5 Juillet 2022

"Diomi Ndongala n'a produit aucune preuve de ses allégations" (Avocat de l'Assemblée provinciale)

Justice le 17/05/2022 à 11h05

"À l'analyse du fond de sa requête, il s'est dégagé que la partie Diomi a saisi la Cour avec légèreté. Sa requête ne s'est jointe d'aucune pièce. Il avait du mal même à prouver sa qualité de candidat. Il n'a pas produit dans son dossier, la décision lui notifiée par la Commission électorale nationale indépendante (CENI) faisant de lui candidat" gouverneur du Kongo Central, déclare, sur TOP CONGO FM, Me Yves Nsongo, avocat de l'Assemblée provinciale du Kongo Central après comparution, devant la Cour d'appel de Matadi, des parties au contentieux sur l'élection du gouverneur de cette province qui aurait été entachée de corruption, d'après Eugène Diomi Ndongala,  un des candidats malheureux au premier tour avec 0 voix.

"Presque toutes les parties qui ont comparu à cette audience ont abondé dans le même sens pour solliciter de la Cour, l'irrecevabilité de son action. Cette irrecevabilité sera tirée du défaut de qualité dans son chef, du défaut d'objet voire même du défaut d'intérêt".

Pour lui, "les parties ont surabondamment dit à la Cour que si par l'impossible, elle recevait son action, elle la dira simplement non fondée".

L'avocat se dit très serein en attendant "la décision de la Cour qui doit intervenir incessamment en conformité avec l'article 172 de la loi électorale qui donne (pour ce faire) au juge saisi en pareille matière, 7 jours à dater de sa saisine".

Et pour cause, indique Yves Nsongo, "la corruption est un fait pénal. (Diomi Ndongala) aurait mieux fait de saisir le juge pénal pour soutenir ses allégations", suggère-t-il.

"Dans le cas d'espèce, je ne vois pas comment la Cour d'appel de Matadi, siégeant en matière administrative, pourra répondre à cette question qui du reste n'est pas de sa compétence", tranche l'avocat de l'assemblée provinciale du Kongo central.

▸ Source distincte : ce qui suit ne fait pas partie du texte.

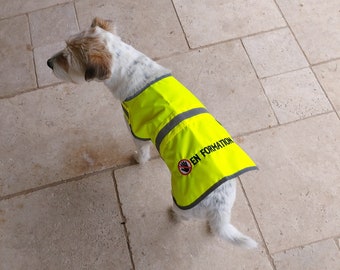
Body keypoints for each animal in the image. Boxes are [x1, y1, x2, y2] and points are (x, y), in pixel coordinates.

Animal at [47, 16, 258, 249]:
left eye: (66, 58)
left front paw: (138, 160)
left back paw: (173, 215)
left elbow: (142, 152)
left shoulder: (136, 131)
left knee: (183, 216)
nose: (48, 63)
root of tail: (220, 207)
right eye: (64, 46)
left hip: (182, 201)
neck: (129, 67)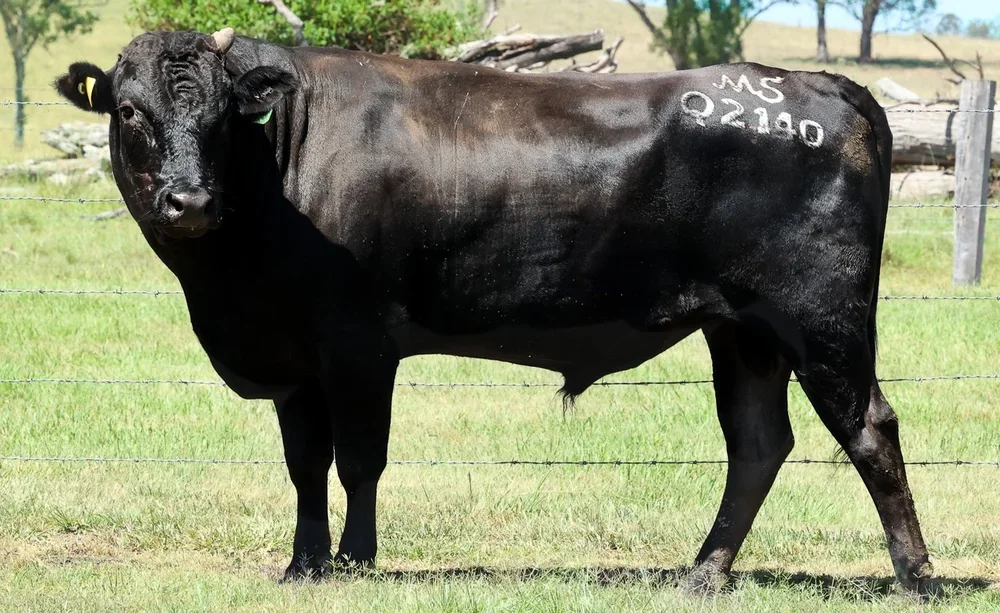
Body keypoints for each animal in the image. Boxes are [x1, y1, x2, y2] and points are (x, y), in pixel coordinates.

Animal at [55, 27, 932, 593]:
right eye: (129, 110)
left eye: (224, 116)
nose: (190, 200)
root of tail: (818, 85)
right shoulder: (293, 359)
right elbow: (305, 464)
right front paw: (303, 564)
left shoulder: (358, 344)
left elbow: (358, 460)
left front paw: (357, 560)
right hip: (744, 330)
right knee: (757, 443)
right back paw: (703, 571)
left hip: (821, 318)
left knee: (869, 429)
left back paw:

Au lendemain de sa débâcle à l'élection du gouverneur, le président de Démocratie chrétienne qui n'avait pu obtenir une seule voix, avait lors d'une conférence de presse, dénoncé la corruption de députés provinciaux et menacé "de décréter l'ingouvernabilité du Kongo Central, si on n'annule pas l'élection. Nous allons décréter l'ingouvernabilité de cette province. Trop, c'est trop", avait-il tonné.

C'est au final, Guy Bandu qui a été élu gouverneur aux termes d'un second tour remporté facilement face Néfertiti Ngudianza 33 voix contre 8.